[Records to use — start]

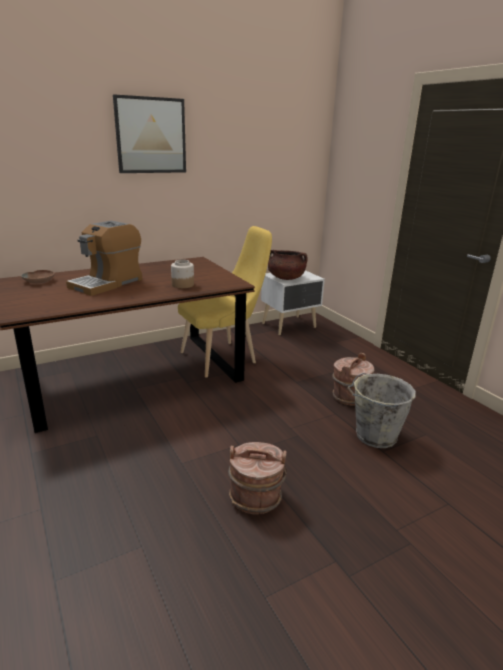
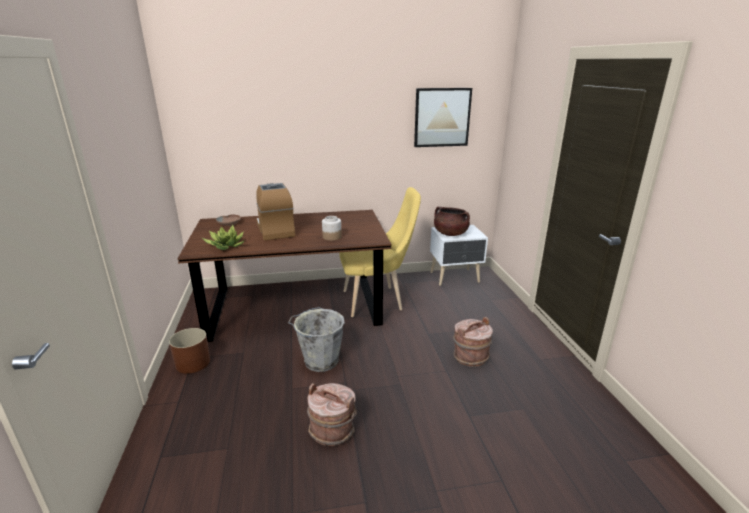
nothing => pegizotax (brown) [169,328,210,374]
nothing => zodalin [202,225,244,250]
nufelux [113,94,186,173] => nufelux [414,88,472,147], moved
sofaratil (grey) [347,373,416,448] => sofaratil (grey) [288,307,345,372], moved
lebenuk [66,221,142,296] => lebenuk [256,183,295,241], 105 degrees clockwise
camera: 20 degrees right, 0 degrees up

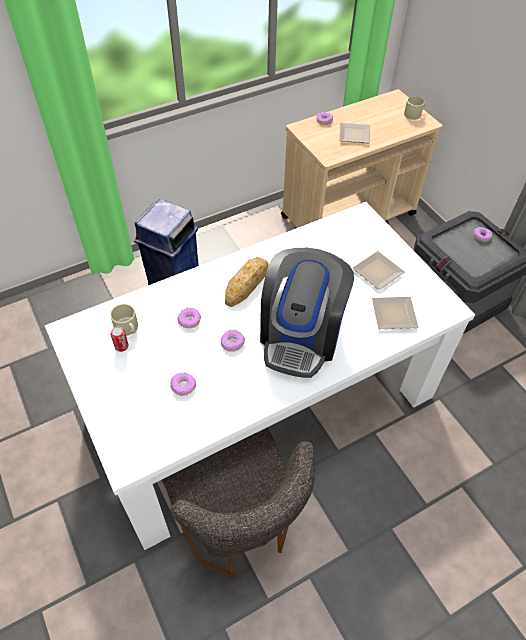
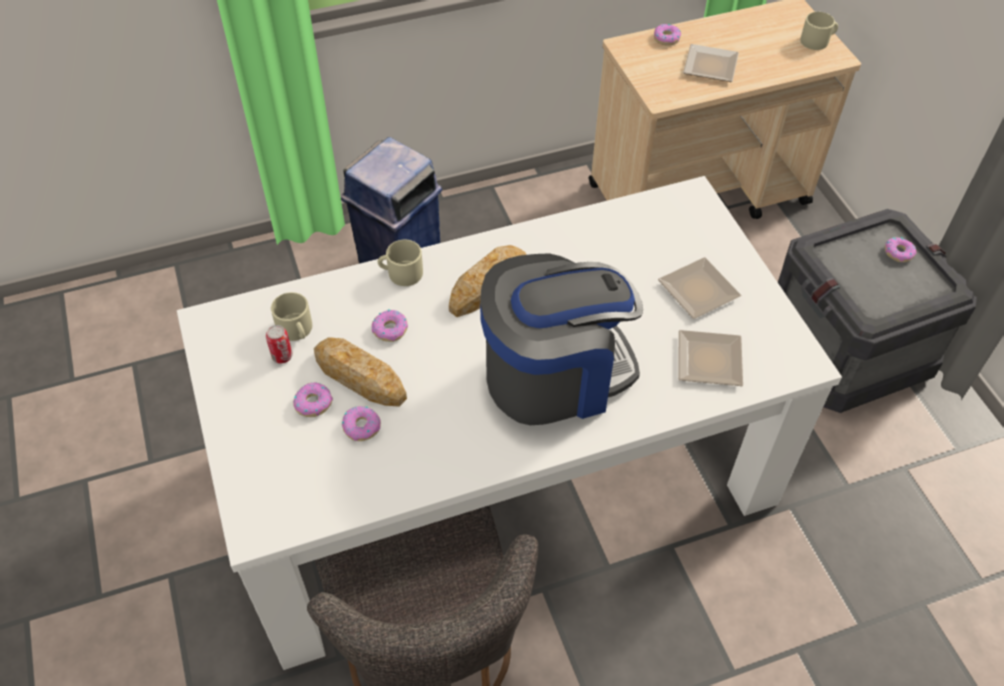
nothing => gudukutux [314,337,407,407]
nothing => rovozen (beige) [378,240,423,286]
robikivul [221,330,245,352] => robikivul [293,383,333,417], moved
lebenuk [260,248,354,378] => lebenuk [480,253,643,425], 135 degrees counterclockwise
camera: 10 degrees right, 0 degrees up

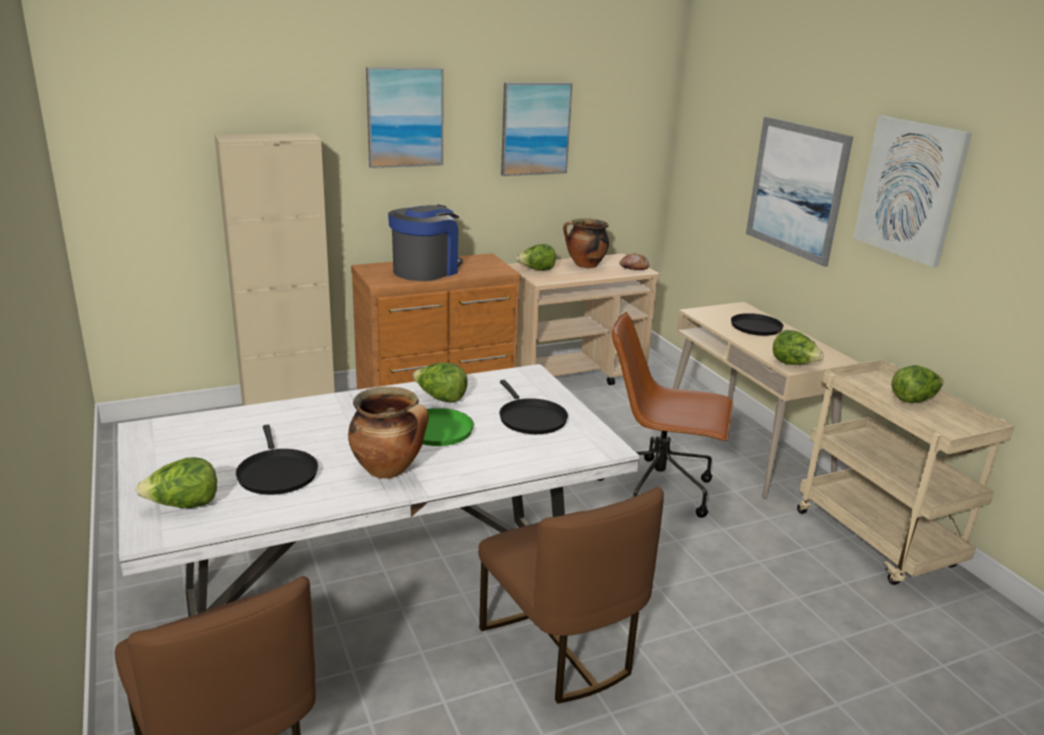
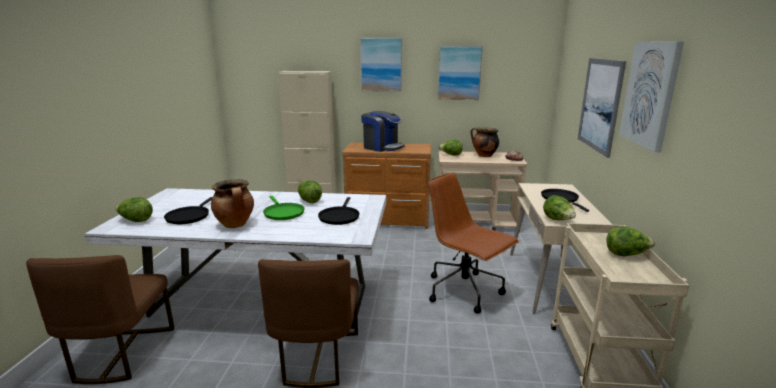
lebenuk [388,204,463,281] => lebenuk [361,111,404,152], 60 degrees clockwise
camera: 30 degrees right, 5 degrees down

[Records to use — finish]

Nothing but the lines from the one with "nufelux [113,94,186,173] =>" to the one with "nothing => rovozen (beige) [378,240,423,286]" above, both included, should be transcribed, exactly and without pictures.

nufelux [113,94,186,173] => nufelux [414,88,472,147], moved
sofaratil (grey) [347,373,416,448] => sofaratil (grey) [288,307,345,372], moved
lebenuk [66,221,142,296] => lebenuk [256,183,295,241], 105 degrees clockwise
camera: 20 degrees right, 0 degrees up

nothing => gudukutux [314,337,407,407]
nothing => rovozen (beige) [378,240,423,286]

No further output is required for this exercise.